> _WHAT TO WORK ON_:
Return each line of the items below that contains the string "values". Case counts.

> _PROVIDED INFORMATION_:
━━━━━━━━━━━━━━━━
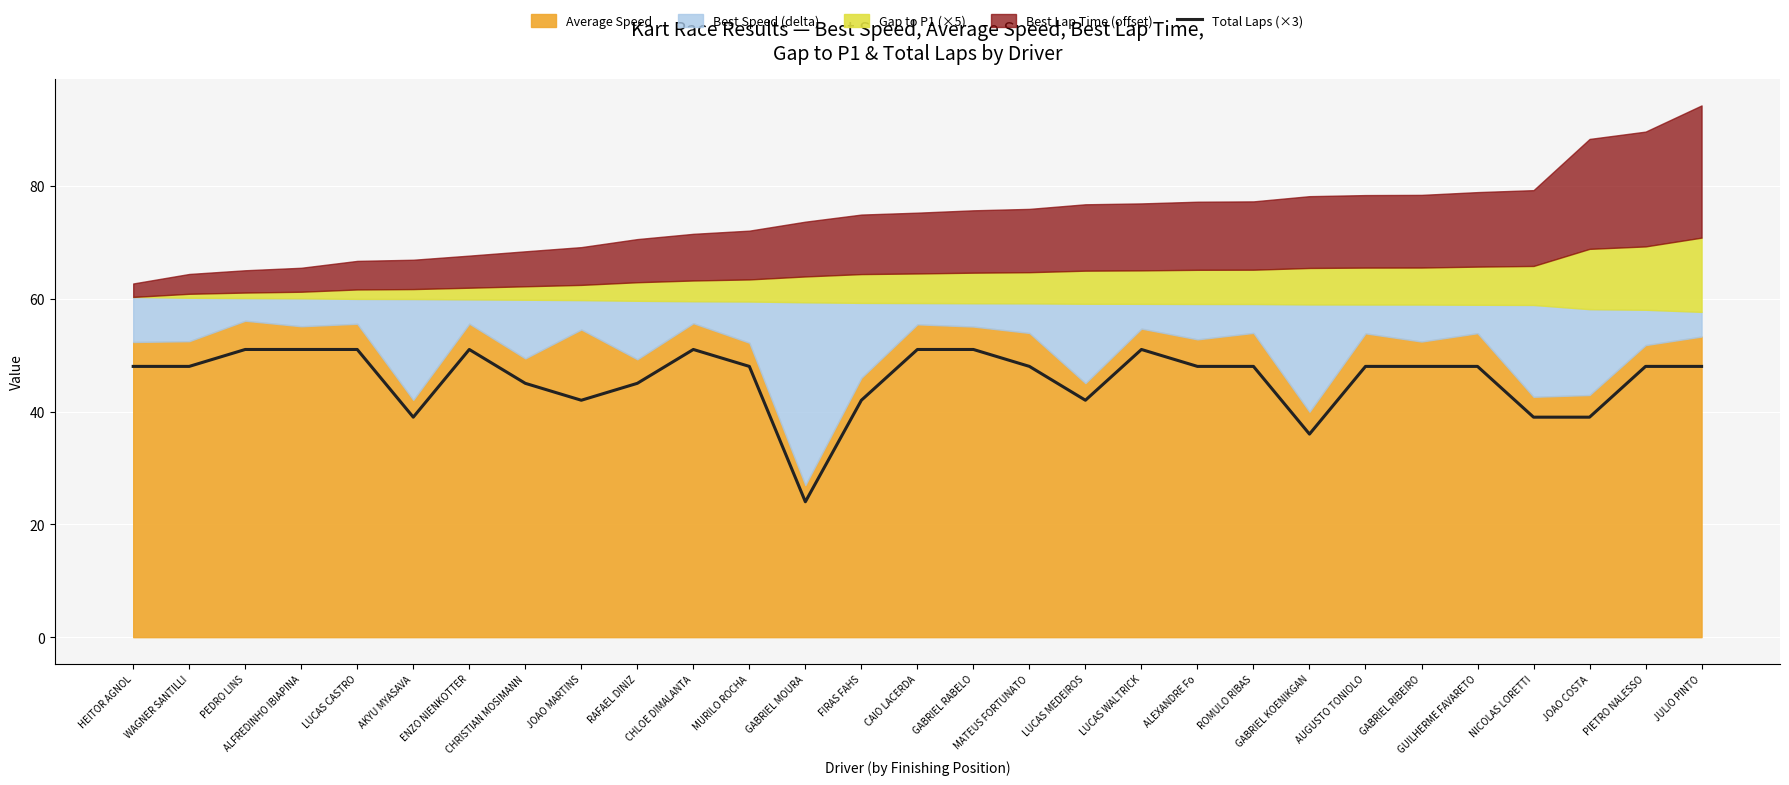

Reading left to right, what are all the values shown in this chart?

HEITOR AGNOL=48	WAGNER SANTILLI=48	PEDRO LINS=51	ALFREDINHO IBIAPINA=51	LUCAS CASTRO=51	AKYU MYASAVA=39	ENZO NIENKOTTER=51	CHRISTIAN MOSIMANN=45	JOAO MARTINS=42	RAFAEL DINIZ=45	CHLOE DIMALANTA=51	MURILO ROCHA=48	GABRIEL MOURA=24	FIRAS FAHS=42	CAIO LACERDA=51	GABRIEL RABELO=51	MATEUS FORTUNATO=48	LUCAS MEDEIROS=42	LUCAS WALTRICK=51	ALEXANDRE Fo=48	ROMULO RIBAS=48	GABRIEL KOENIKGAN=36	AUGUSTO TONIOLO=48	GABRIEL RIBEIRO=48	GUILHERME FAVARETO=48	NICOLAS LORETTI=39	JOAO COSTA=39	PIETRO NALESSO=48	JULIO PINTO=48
━━━━━━━━━━━━━━━━
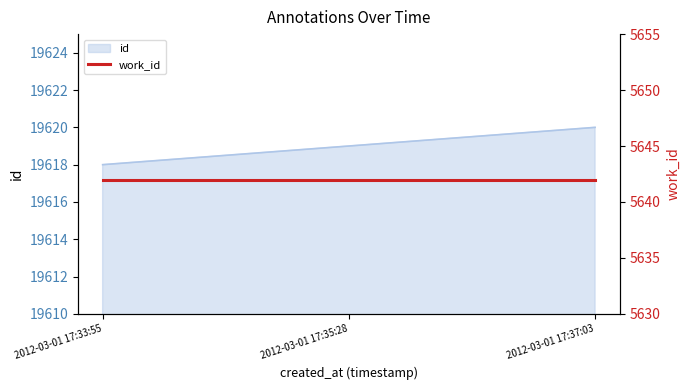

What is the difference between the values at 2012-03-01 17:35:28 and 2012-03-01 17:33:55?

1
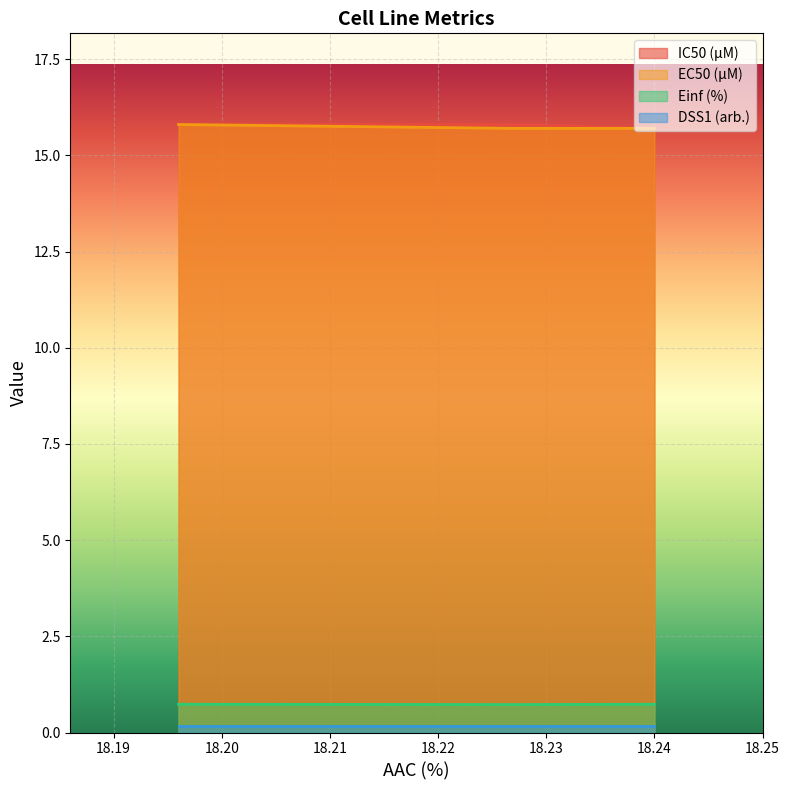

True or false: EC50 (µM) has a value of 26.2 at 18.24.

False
━━━━━━━━━━━━━━━━
> _EXPECTED ANSWER_:
Reading left to right, what are all the values shown in this chart?
What is the difference between the values at 2012-03-01 17:35:28 and 2012-03-01 17:33:55?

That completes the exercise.